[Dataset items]
****************************************

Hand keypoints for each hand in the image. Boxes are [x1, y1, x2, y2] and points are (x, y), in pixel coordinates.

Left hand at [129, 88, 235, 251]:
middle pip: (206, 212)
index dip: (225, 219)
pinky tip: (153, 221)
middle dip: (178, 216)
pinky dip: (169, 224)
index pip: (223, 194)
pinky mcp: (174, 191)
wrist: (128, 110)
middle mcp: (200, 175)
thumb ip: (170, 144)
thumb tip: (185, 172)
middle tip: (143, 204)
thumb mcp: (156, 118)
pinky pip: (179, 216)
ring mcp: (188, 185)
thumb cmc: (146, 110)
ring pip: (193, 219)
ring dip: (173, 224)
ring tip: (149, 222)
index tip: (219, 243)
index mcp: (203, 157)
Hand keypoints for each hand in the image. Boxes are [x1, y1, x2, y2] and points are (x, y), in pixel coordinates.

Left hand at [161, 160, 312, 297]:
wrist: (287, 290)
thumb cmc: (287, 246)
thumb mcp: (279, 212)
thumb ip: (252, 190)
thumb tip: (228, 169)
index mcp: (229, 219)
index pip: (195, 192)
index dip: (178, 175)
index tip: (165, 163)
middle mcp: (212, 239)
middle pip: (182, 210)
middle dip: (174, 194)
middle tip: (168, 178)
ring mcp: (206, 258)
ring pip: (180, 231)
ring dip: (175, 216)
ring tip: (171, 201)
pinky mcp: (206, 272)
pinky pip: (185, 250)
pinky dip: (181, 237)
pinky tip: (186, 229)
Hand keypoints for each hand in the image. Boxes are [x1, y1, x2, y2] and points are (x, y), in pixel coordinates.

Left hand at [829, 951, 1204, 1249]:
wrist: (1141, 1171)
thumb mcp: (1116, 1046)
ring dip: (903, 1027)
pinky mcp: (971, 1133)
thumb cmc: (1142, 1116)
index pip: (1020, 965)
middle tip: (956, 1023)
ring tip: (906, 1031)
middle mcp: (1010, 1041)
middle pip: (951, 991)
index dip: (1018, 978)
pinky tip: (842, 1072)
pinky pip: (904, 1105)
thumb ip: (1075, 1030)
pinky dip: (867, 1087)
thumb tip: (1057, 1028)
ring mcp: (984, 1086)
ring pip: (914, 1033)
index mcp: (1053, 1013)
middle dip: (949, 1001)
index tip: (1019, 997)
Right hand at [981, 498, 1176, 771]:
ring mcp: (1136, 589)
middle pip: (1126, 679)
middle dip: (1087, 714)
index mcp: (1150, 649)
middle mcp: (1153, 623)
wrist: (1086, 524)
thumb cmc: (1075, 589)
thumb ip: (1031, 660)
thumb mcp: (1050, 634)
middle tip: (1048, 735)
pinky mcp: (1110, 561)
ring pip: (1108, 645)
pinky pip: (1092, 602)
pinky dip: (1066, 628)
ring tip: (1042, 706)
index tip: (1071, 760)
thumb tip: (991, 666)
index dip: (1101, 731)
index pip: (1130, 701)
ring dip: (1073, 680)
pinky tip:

****************************************

### [Activity]
Each record above should be restated word for word.

### [Completed exercise]
Hand keypoints for each hand in the image. Boxes are [x1, y1, x2, y2] and points are (x, y), in pixel coordinates.

Left hand at [129, 88, 235, 251]:
middle pip: (206, 212)
index dip: (225, 219)
pinky tip: (153, 221)
middle dip: (178, 216)
pinky dip: (169, 224)
index pip: (223, 194)
pinky mcp: (174, 191)
wrist: (128, 110)
middle mcp: (200, 175)
thumb ip: (170, 144)
thumb tip: (185, 172)
middle tip: (143, 204)
thumb mcp: (156, 118)
pinky pip: (179, 216)
ring mcp: (188, 185)
thumb cmc: (146, 110)
ring pip: (193, 219)
ring dip: (173, 224)
ring tip: (149, 222)
index tip: (219, 243)
index mcp: (203, 157)
Hand keypoints for each hand in the image. Boxes are [x1, y1, x2, y2] and points are (x, y), in pixel coordinates.

Left hand at [161, 160, 312, 297]:
wrist: (287, 290)
thumb cmc: (287, 246)
thumb mcp: (279, 212)
thumb ip: (252, 190)
thumb tip: (228, 169)
index mcp: (229, 219)
index pip: (195, 192)
index dip: (178, 175)
index tip: (165, 163)
middle mcp: (212, 239)
middle pip: (182, 210)
middle dip: (174, 194)
middle tip: (168, 178)
ring mcp: (206, 258)
ring pip: (180, 231)
ring dip: (175, 216)
ring tip: (171, 201)
pinky mcp: (206, 272)
pinky pip: (185, 250)
pinky dip: (181, 237)
pinky tip: (186, 229)
Hand keypoints for each hand in the image. Boxes are [x1, y1, x2, y2] and points are (x, y), in pixel coordinates.

Left hand at [829, 951, 1204, 1249]:
wrist: (1141, 1171)
thumb mcp: (1116, 1046)
ring dip: (903, 1027)
pinky mcp: (971, 1133)
thumb cmc: (1142, 1116)
index pip: (1020, 965)
middle tip: (956, 1023)
ring tip: (906, 1031)
middle mcp: (1010, 1041)
middle pip: (951, 991)
index dip: (1018, 978)
pinky tip: (842, 1072)
pinky pip: (904, 1105)
thumb ip: (1075, 1030)
pinky dip: (867, 1087)
thumb tip: (1057, 1028)
ring mcp: (984, 1086)
ring pip: (914, 1033)
index mcp: (1053, 1013)
middle dip: (949, 1001)
index tip: (1019, 997)
Right hand at [981, 498, 1176, 771]:
ring mcp: (1136, 589)
middle pip: (1126, 679)
middle dip: (1087, 714)
index mcp: (1150, 649)
middle mcp: (1153, 623)
wrist: (1086, 524)
thumb cmc: (1075, 589)
thumb ip: (1031, 660)
thumb mcp: (1050, 634)
middle tip: (1048, 735)
pinky mcp: (1110, 561)
ring pip: (1108, 645)
pinky pip: (1092, 602)
pinky dip: (1066, 628)
ring tip: (1042, 706)
index tip: (1071, 760)
thumb tip: (991, 666)
index dip: (1101, 731)
index pip: (1130, 701)
ring dip: (1073, 680)
pinky tip:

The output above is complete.